「このダンジョンを選んだのは決してブラックタイガー様への当てつけではなく、わたくしの家から日帰りできて野次馬が集まりづらい立地にある深層ダンジョンがちょうどここしかなかったからで、まったく他意はありませんですの」
流された悪評への対抗策として、配信付き深層ソロ攻略を告知したお嬢様。
告知配信には工作員と思しきアカウントまでいたけれど、彼等すら「正気か!?」となるような、ダンジョン発生から今日まで達成者がほとんどいない偉業。
それをお嬢様とは言え16歳の女子高生がやろうとしてると言えば、そりゃ常識人はこうなる。いやでもお嬢様だからな……作中でも言われてるけど、『お嬢様』って単語に対する深刻な風評被害が起きてる。
そしてカリン……というか、参謀の真冬が配信の舞台に選んだのが、カリンへの裏工作を実施したブラックタイガーが主に攻略している奥多摩渓谷ダンジョンだった。
深層を超えた深淵まで存在する、未踏破のダンジョン。でもカリンにとっては「踏破済みだろうと未踏破だろうとほとんど情報を集められないという点では一緒!」とパワーでごり押してるの笑っちゃった。
メインの目的である「深層ソロ攻略」の前に以前は失敗したカリンお嬢様流の「紅茶片手にお優雅配信(in下層)」をやったりしてるし、実際余裕何でしょうけども。
真冬以外にも、光姫みたいな友人がフォローしてくれてるの良いですよね。
……光姫様、解説といいつつファンとして暴走しまくってましたけど。いやちゃんと「こんな無茶出来るのはカリンお嬢様だけだから、真似しちゃいけません」とか締めるべきところは締めてましたけど。基本強火ファンだからな……。
光姫様のファン層から、カリンお嬢様の強火ファンモードの光姫様が「闇姫様」呼ばわりされてるの笑っちゃった。
深淵まであるダンジョンだと、下層から強化種が登場するという厄介ポイントがあるみたいですけど。
古参お嬢様リスナーたちが「まさかカリンお嬢様の一撃で沈まないとは……」と驚愕してたのは、順調に常識破壊されてるなぁというか。この騒動でお嬢様を知った初見さんとの温度差が面白かったですね。
そして深層でもいつものドレスで望んで、物理を無効化する敵でもいつもどおりパワーで押しとおっていってるの凄まじかったですねぇ。
実体が水蒸気だから拳で散らしても再生するモンスターは、超速の拳で熱を発して蒸発させて。受けた攻撃のエネルギーを蓄積してから反射するタイプには、限界突破するほど打撃をお見舞いする。

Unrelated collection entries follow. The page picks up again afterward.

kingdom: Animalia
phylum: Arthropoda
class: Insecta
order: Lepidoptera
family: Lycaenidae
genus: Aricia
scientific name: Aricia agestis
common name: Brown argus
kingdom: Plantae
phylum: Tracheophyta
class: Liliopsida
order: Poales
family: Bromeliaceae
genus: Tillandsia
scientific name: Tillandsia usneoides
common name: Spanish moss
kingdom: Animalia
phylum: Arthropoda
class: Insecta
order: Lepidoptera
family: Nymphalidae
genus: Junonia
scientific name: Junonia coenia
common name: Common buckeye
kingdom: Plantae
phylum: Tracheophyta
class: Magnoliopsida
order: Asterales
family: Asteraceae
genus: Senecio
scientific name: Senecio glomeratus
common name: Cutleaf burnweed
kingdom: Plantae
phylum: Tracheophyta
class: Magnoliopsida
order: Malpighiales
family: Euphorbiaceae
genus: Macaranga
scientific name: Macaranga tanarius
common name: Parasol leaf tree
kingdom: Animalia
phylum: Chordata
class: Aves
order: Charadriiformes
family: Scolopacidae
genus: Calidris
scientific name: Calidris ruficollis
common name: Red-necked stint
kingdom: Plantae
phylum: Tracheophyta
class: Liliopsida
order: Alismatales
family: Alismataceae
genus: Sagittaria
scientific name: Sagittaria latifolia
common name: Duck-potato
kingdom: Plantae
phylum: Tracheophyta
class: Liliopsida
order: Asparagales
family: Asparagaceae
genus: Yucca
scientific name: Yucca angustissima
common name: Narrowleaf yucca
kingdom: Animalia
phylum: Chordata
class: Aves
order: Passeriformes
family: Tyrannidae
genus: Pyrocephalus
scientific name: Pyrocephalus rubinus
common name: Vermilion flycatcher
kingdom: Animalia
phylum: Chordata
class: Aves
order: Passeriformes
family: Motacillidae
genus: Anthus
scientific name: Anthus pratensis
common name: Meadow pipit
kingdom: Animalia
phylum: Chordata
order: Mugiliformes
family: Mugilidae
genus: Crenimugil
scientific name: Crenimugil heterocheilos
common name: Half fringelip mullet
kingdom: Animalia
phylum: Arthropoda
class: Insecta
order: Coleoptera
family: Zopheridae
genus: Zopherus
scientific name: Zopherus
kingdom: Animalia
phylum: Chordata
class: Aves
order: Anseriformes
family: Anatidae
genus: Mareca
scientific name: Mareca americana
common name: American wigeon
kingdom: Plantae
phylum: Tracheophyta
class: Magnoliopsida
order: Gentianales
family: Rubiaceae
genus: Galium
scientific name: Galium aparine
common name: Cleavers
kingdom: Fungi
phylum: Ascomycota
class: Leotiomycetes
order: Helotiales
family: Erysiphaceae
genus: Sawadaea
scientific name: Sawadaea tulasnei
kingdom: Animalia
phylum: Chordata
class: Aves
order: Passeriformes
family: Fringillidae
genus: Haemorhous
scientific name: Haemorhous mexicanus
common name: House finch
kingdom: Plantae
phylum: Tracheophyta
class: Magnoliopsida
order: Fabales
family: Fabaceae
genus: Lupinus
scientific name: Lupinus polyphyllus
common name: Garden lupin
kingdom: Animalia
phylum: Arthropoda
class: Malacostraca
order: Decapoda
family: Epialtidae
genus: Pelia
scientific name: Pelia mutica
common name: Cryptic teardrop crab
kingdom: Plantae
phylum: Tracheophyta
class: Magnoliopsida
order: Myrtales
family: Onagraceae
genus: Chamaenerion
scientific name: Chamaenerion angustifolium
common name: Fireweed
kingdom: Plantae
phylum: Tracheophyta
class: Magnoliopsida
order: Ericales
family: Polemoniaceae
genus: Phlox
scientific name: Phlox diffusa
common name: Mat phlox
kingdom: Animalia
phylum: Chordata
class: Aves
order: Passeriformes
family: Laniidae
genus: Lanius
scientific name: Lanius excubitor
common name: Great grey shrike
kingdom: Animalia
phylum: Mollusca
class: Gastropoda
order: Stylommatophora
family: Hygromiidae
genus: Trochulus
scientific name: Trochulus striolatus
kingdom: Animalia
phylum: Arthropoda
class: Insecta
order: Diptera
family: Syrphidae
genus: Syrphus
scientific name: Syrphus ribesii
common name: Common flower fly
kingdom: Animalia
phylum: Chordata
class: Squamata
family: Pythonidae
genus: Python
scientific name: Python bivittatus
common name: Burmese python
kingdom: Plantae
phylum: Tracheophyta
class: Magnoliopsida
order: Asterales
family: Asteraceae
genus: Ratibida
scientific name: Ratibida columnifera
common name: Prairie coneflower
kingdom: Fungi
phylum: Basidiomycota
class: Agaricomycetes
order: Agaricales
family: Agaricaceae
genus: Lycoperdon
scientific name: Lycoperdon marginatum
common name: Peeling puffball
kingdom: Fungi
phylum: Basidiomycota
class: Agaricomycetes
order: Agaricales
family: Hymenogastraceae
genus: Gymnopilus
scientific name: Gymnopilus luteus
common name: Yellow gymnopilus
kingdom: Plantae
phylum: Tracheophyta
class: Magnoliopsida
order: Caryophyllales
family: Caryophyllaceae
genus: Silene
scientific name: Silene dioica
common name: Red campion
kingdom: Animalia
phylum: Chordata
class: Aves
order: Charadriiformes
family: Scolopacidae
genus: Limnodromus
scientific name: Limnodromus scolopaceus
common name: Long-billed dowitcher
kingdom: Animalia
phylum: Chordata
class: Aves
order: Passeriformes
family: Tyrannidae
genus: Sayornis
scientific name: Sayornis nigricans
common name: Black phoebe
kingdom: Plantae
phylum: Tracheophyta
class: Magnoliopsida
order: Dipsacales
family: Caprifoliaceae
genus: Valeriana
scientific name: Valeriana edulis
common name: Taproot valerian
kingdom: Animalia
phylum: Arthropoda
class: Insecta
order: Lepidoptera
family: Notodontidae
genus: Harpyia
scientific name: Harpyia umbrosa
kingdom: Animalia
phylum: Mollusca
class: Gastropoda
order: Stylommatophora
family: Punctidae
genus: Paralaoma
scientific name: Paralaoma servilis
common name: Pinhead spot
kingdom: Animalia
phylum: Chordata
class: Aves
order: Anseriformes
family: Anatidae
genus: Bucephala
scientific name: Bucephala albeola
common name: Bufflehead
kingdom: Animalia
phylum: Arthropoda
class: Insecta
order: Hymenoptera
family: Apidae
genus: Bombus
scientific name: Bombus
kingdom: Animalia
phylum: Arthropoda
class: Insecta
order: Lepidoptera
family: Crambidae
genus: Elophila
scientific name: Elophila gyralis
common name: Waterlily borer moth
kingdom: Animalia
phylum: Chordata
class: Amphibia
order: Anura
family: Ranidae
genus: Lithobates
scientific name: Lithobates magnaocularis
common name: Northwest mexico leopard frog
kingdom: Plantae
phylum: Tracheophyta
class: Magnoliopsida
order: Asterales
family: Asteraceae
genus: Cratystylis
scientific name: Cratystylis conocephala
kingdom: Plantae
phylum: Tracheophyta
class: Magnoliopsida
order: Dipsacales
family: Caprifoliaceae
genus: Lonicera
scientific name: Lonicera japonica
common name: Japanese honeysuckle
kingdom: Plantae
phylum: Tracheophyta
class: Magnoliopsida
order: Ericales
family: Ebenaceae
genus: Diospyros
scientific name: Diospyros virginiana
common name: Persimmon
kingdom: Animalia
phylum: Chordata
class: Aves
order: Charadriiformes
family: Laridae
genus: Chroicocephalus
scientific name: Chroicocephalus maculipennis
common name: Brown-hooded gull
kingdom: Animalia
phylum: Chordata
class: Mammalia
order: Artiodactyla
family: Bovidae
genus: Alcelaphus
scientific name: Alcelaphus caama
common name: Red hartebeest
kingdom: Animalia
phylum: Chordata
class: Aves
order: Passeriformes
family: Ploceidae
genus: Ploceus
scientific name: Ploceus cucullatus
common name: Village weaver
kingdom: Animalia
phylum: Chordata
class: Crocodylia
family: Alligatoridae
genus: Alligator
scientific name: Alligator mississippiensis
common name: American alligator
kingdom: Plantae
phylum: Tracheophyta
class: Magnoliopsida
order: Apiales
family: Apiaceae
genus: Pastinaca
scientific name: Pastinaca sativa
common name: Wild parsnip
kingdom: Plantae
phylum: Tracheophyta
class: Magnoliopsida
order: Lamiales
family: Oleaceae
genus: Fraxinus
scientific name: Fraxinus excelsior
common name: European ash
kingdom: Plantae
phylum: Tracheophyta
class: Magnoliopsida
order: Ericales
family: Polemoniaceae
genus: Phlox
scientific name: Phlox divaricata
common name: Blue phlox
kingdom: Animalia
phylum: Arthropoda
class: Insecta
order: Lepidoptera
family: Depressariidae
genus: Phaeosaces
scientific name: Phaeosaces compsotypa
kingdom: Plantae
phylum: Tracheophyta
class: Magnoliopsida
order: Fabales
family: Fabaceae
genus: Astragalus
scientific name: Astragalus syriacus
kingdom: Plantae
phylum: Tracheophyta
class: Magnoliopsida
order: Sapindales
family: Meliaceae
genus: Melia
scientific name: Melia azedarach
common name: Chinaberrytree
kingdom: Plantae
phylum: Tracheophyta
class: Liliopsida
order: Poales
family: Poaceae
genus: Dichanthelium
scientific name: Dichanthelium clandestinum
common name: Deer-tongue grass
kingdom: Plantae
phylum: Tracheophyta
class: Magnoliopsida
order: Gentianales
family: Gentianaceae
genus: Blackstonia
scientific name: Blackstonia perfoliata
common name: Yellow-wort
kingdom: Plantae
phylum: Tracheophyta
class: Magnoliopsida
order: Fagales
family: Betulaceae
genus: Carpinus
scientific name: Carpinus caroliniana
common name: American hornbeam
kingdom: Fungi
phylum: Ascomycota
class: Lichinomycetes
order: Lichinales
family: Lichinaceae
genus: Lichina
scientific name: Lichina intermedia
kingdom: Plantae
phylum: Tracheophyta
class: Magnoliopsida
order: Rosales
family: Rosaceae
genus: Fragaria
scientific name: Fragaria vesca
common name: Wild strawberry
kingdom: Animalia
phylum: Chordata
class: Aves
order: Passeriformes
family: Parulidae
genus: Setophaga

あまりにも強すぎるというか、危なげが無さすぎてカリンのレベルは一体どれほどなのか……って感じですけど。
過去に起きた悲劇と言われている深層で全滅したパーティーのことを「たったレベル2000台で深層に挑んだ方」とか称してて。レベル2900が最高戦力のブラックタイガーが攻略に苦戦してる深層を楽々突破してるってことは、普通に桁一つ違う可能性もあるな……。
お嬢様をコピーしたモンスターが、なんかその強力なパワーを扱いきれず自壊してましたしねぇ……。
ブラックタイガー、敵に回す相手を間違えましたねぇ。まぁ後ろ暗い事いろいろやってるし、自業自得ではあるか。